ACTIVITY
Extract each line from the data below that contains the string "Account", treating uppercase and lowercase letters as different.

GIVEN RECORDS
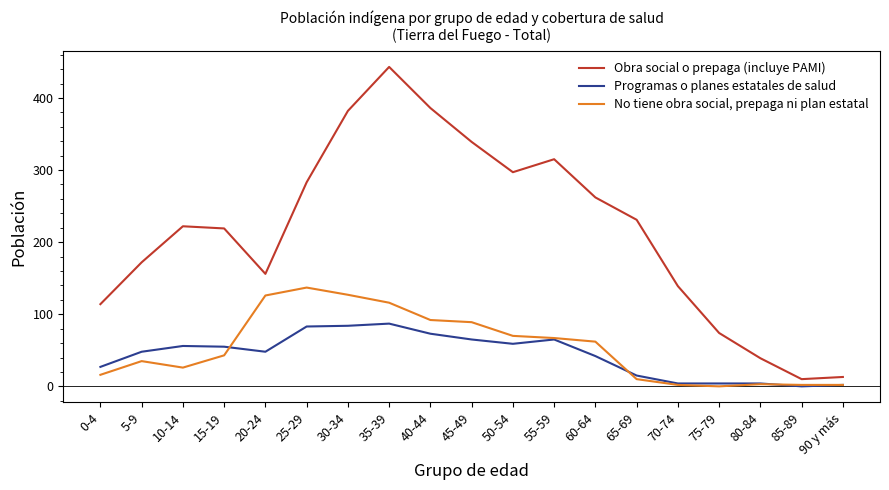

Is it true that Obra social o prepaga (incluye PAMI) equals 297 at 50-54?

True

* * *

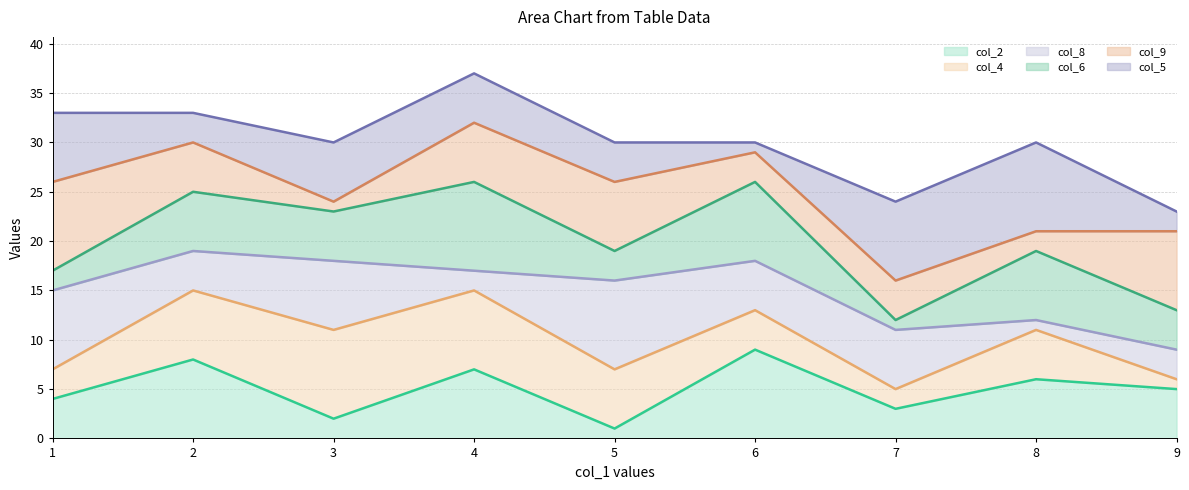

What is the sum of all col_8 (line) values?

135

--

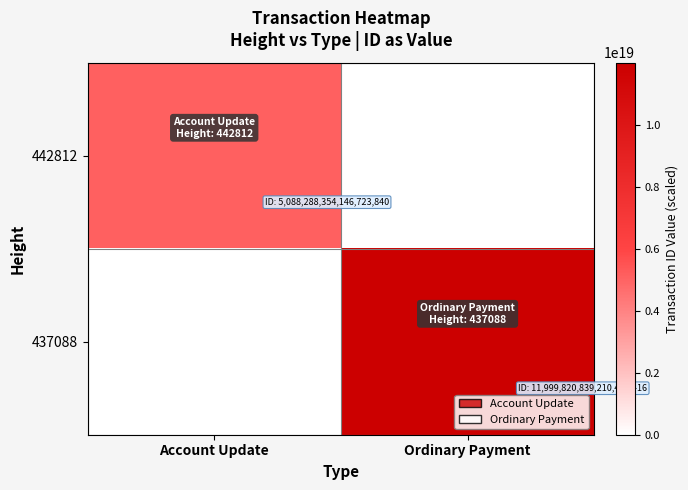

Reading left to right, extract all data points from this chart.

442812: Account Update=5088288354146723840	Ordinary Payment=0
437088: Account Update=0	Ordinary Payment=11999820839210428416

PROBLEM SOLUTION
442812: Account Update=5088288354146723840	Ordinary Payment=0
437088: Account Update=0	Ordinary Payment=11999820839210428416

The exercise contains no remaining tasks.